[Saved data entries]
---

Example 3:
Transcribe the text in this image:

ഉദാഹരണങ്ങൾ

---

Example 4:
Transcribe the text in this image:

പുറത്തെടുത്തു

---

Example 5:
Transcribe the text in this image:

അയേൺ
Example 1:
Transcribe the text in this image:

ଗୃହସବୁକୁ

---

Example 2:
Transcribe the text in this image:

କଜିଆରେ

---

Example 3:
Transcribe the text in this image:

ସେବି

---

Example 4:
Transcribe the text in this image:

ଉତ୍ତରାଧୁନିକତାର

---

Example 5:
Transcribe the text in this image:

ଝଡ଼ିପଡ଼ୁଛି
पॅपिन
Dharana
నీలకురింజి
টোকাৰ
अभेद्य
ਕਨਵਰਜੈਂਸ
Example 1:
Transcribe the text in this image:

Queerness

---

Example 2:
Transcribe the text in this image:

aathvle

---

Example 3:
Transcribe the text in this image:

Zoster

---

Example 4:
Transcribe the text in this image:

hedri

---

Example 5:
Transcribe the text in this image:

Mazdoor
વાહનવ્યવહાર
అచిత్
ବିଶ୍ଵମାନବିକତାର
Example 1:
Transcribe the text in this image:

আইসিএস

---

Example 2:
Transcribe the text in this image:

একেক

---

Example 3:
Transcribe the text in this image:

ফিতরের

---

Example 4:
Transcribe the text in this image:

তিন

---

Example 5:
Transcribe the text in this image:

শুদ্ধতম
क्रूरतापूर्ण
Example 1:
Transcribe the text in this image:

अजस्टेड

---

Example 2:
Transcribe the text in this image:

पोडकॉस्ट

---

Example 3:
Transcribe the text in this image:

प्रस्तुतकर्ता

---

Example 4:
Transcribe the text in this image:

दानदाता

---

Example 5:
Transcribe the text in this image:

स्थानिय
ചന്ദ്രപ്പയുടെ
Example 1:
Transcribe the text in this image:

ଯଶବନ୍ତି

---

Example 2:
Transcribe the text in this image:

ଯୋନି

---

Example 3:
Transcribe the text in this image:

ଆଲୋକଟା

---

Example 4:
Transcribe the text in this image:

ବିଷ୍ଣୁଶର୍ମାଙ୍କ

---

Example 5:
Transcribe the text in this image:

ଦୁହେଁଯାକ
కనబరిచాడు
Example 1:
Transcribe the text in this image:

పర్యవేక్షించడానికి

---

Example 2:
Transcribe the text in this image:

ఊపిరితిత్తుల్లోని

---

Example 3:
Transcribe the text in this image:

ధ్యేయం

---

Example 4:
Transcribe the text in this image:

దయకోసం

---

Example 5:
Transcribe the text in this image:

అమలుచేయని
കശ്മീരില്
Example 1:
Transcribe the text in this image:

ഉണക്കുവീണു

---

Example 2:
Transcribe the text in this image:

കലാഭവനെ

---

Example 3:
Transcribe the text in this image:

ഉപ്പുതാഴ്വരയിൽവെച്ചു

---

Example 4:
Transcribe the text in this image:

-- DIRECTIONS --
Line by line, retype all of the entries.

-- TASK ANSWER --
---

Example 3:
Transcribe the text in this image:

ഉദാഹരണങ്ങൾ

---

Example 4:
Transcribe the text in this image:

പുറത്തെടുത്തു

---

Example 5:
Transcribe the text in this image:

അയേൺ
Example 1:
Transcribe the text in this image:

ଗୃହସବୁକୁ

---

Example 2:
Transcribe the text in this image:

କଜିଆରେ

---

Example 3:
Transcribe the text in this image:

ସେବି

---

Example 4:
Transcribe the text in this image:

ଉତ୍ତରାଧୁନିକତାର

---

Example 5:
Transcribe the text in this image:

ଝଡ଼ିପଡ଼ୁଛି
पॅपिन
Dharana
నీలకురింజి
টোকাৰ
अभेद्य
ਕਨਵਰਜੈਂਸ
Example 1:
Transcribe the text in this image:

Queerness

---

Example 2:
Transcribe the text in this image:

aathvle

---

Example 3:
Transcribe the text in this image:

Zoster

---

Example 4:
Transcribe the text in this image:

hedri

---

Example 5:
Transcribe the text in this image:

Mazdoor
વાહનવ્યવહાર
అచిత్
ବିଶ୍ଵମାନବିକତାର
Example 1:
Transcribe the text in this image:

আইসিএস

---

Example 2:
Transcribe the text in this image:

একেক

---

Example 3:
Transcribe the text in this image:

ফিতরের

---

Example 4:
Transcribe the text in this image:

তিন

---

Example 5:
Transcribe the text in this image:

শুদ্ধতম
क्रूरतापूर्ण
Example 1:
Transcribe the text in this image:

अजस्टेड

---

Example 2:
Transcribe the text in this image:

पोडकॉस्ट

---

Example 3:
Transcribe the text in this image:

प्रस्तुतकर्ता

---

Example 4:
Transcribe the text in this image:

दानदाता

---

Example 5:
Transcribe the text in this image:

स्थानिय
ചന്ദ്രപ്പയുടെ
Example 1:
Transcribe the text in this image:

ଯଶବନ୍ତି

---

Example 2:
Transcribe the text in this image:

ଯୋନି

---

Example 3:
Transcribe the text in this image:

ଆଲୋକଟା

---

Example 4:
Transcribe the text in this image:

ବିଷ୍ଣୁଶର୍ମାଙ୍କ

---

Example 5:
Transcribe the text in this image:

ଦୁହେଁଯାକ
కనబరిచాడు
Example 1:
Transcribe the text in this image:

పర్యవేక్షించడానికి

---

Example 2:
Transcribe the text in this image:

ఊపిరితిత్తుల్లోని

---

Example 3:
Transcribe the text in this image:

ధ్యేయం

---

Example 4:
Transcribe the text in this image:

దయకోసం

---

Example 5:
Transcribe the text in this image:

అమలుచేయని
കശ്മീരില്
Example 1:
Transcribe the text in this image:

ഉണക്കുവീണു

---

Example 2:
Transcribe the text in this image:

കലാഭവനെ

---

Example 3:
Transcribe the text in this image:

ഉപ്പുതാഴ്വരയിൽവെച്ചു

---

Example 4:
Transcribe the text in this image:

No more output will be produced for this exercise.